The short answer
“Do the needful” is not a grammar mistake. It is extremely old-fashioned British English— the kind of language used in 1800s colonial offices. Britain stopped using it over 100 years ago. India kept it. So today, when an Indian professional writes “please do the needful” in an email to someone abroad, the reader either doesn't understand it — or finds it amusingly old.
A short history — how this phrase got stuck in India
1800s — British colonial era
"Do the needful" was standard formal English used in British government offices and letters. It meant: take whatever action is necessary. Completely normal at the time.

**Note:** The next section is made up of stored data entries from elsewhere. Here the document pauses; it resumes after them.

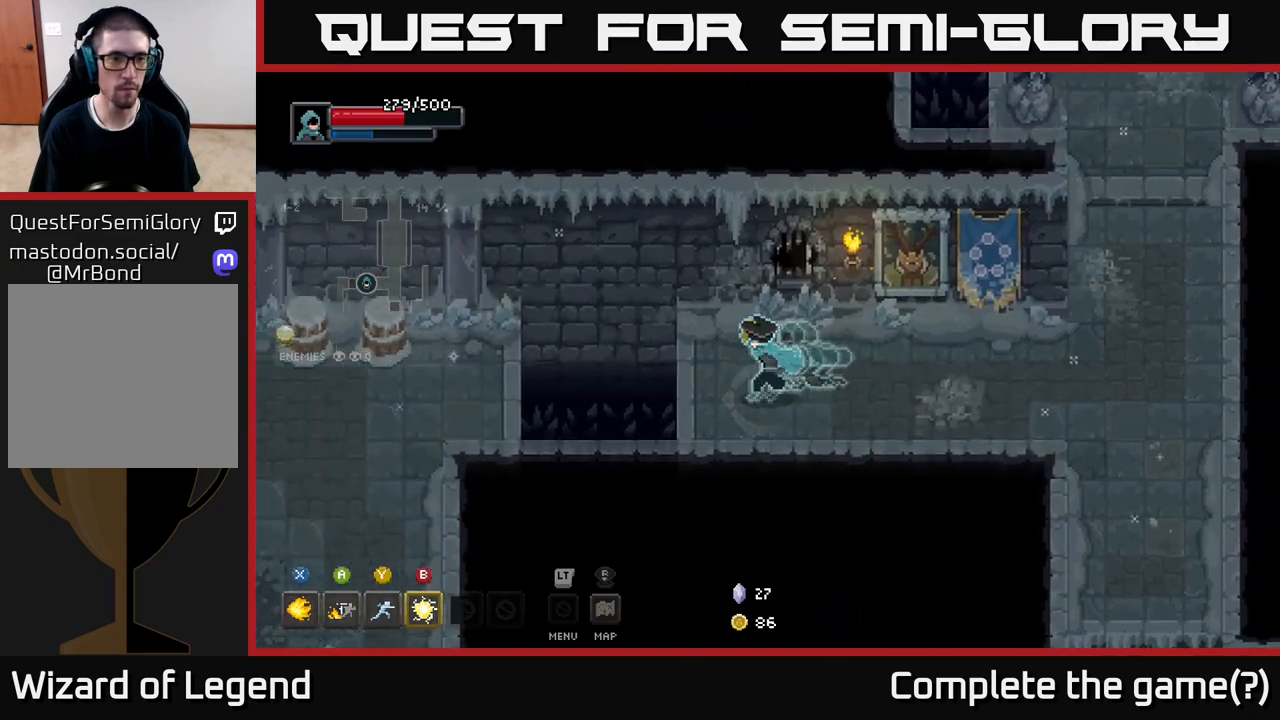
{"buttons": [], "left_stick": "left", "right_stick": "center", "events": [[300, "A", "down"], [483, "A", "up"]]}
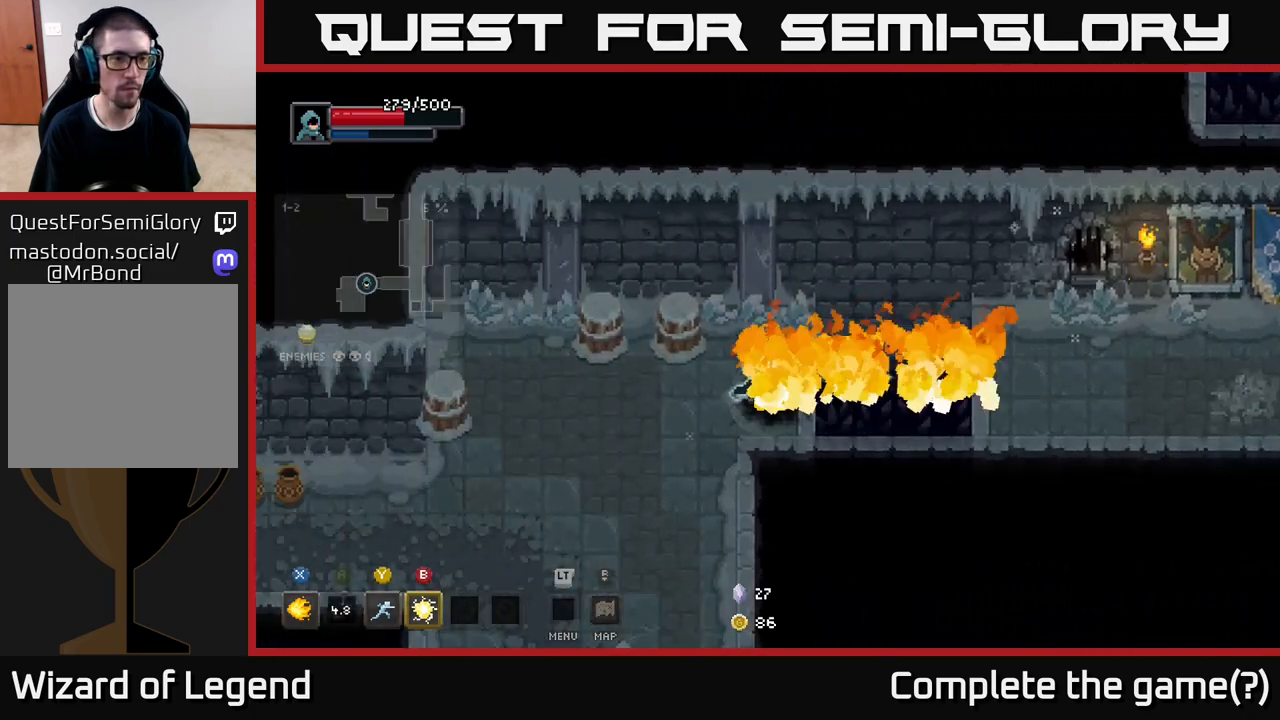
{"buttons": [], "left_stick": "left", "right_stick": "center", "events": [[133, "left_stick", "up-left"], [417, "left_stick", "left"]]}
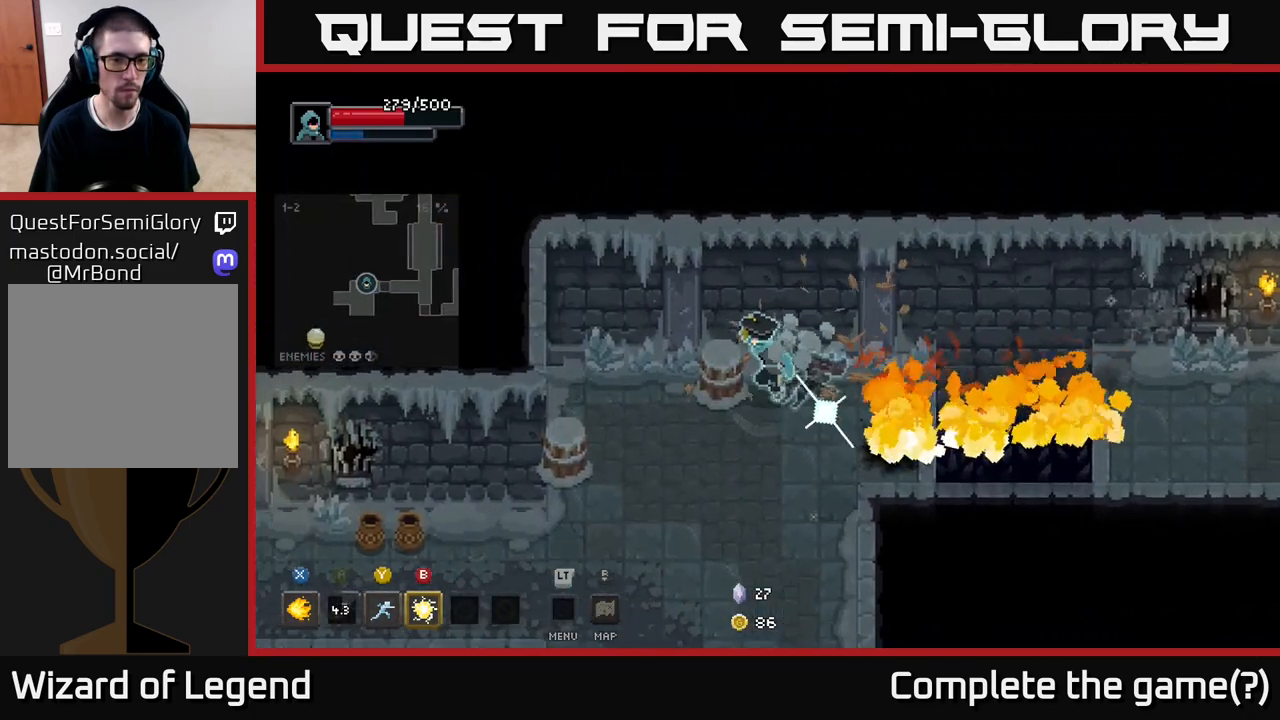
{"buttons": [], "left_stick": "down-left", "right_stick": "center", "events": [[133, "left_stick", "down-left"]]}
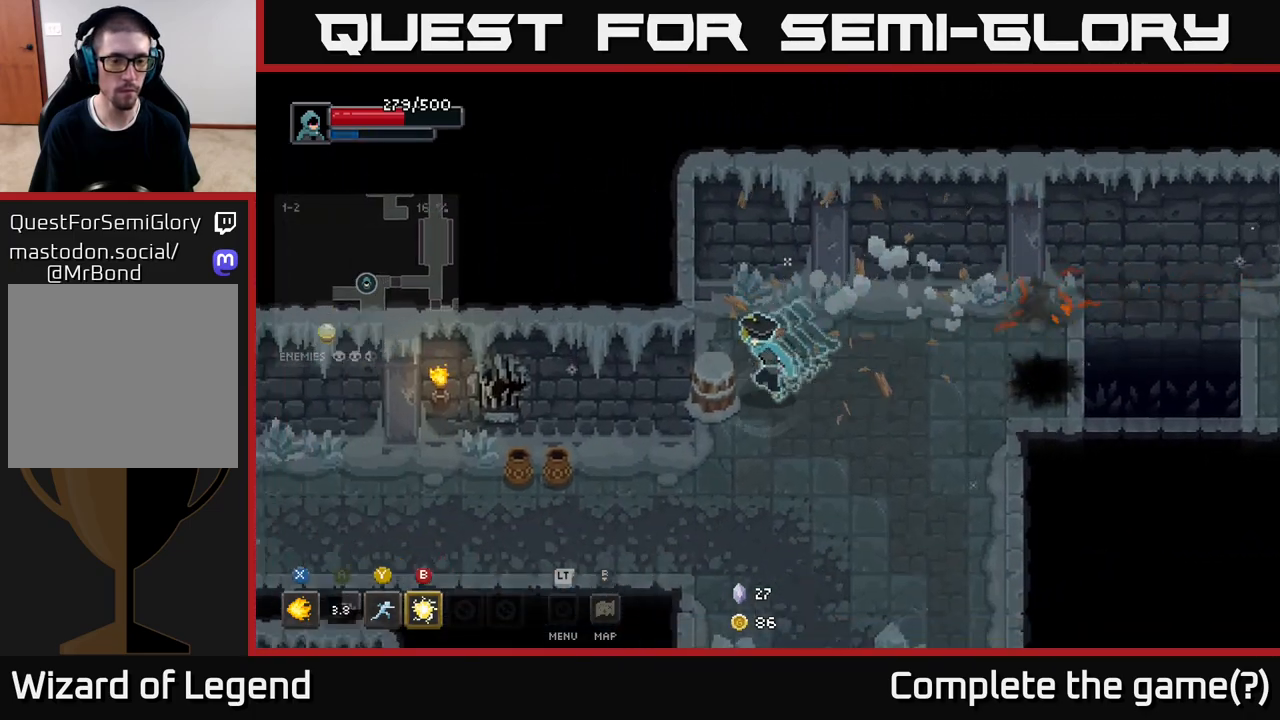
{"buttons": [], "left_stick": "left", "right_stick": "center", "events": [[367, "left_stick", "left"]]}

Early 1900s — Britain moves on
British English modernised. Phrases like "do the needful" disappeared from everyday use and became archaic — the way "thou" and "henceforth" sound to us today.
Post-1947 — India keeps it
Indian offices, government letters, and formal communication held on to the colonial-era English they had learned. "Do the needful" became a permanent fixture in Indian office culture.
Today — the gap is visible
India uses it freely in emails, letters, and WhatsApp messages. The rest of the English-speaking world either doesn't know what it means — or recognises it as a quirky Indian phrase.
Same office, different worlds
In Indian offices
“Please do the needful.”
Completely normal. Every colleague understands: take care of this, handle it, do what needs to be done.
Abroad / internationally
“Please take care of this.”
Clear, modern, professional. Understood everywhere without any confusion.
How it reads abroad
A foreign colleague reads
“Kindly do the needful and revert at the earliest.”
Two confusing phrases in one sentence. They may not understand either one.
What you should write
“Please handle this and get back to me by Friday.”
Specific, modern, professional. No confusion anywhere in the world.
What to say instead
Old-fashioned
Please do the needful.
Modern & clear
Please take care of this.
Old-fashioned
Kindly do the needful and revert.
Modern & clear
Please handle this and let me know.
Old-fashioned
Do the needful at the earliest.
Modern & clear
Please action this as soon as possible.
Old-fashioned
Request you to do the needful.
Modern & clear
I would appreciate it if you could handle this.
How this appears in formal writing tests
“We request you to / do the needful / regarding the pending documents / at the earliest convenience.”
(A) We request you to
(B) do the needful ← non-standard in modern English
(C) regarding the pending documents
(D) at the earliest convenience
Note: SSC CGL will not mark this wrong as it is recognised in Indian English. But in IELTS Writing Band 7+ and any international professional context, it lowers your register score. Replace it with a specific action verb.
The bigger lesson — be specific, not vague
The real problem with “do the needful” is not just that it sounds old. It is also vague— it tells someone to do something but not what. Modern professional English prefers specific action words. Instead of asking someone to “do the needful”, tell them exactly what to do:
The rule to remember
In any international context — IELTS, a formal email, a letter to a foreign organisation — replace “do the needful” with a specific verb: handle this, process this, complete this, take care of this. One change, immediately more professional.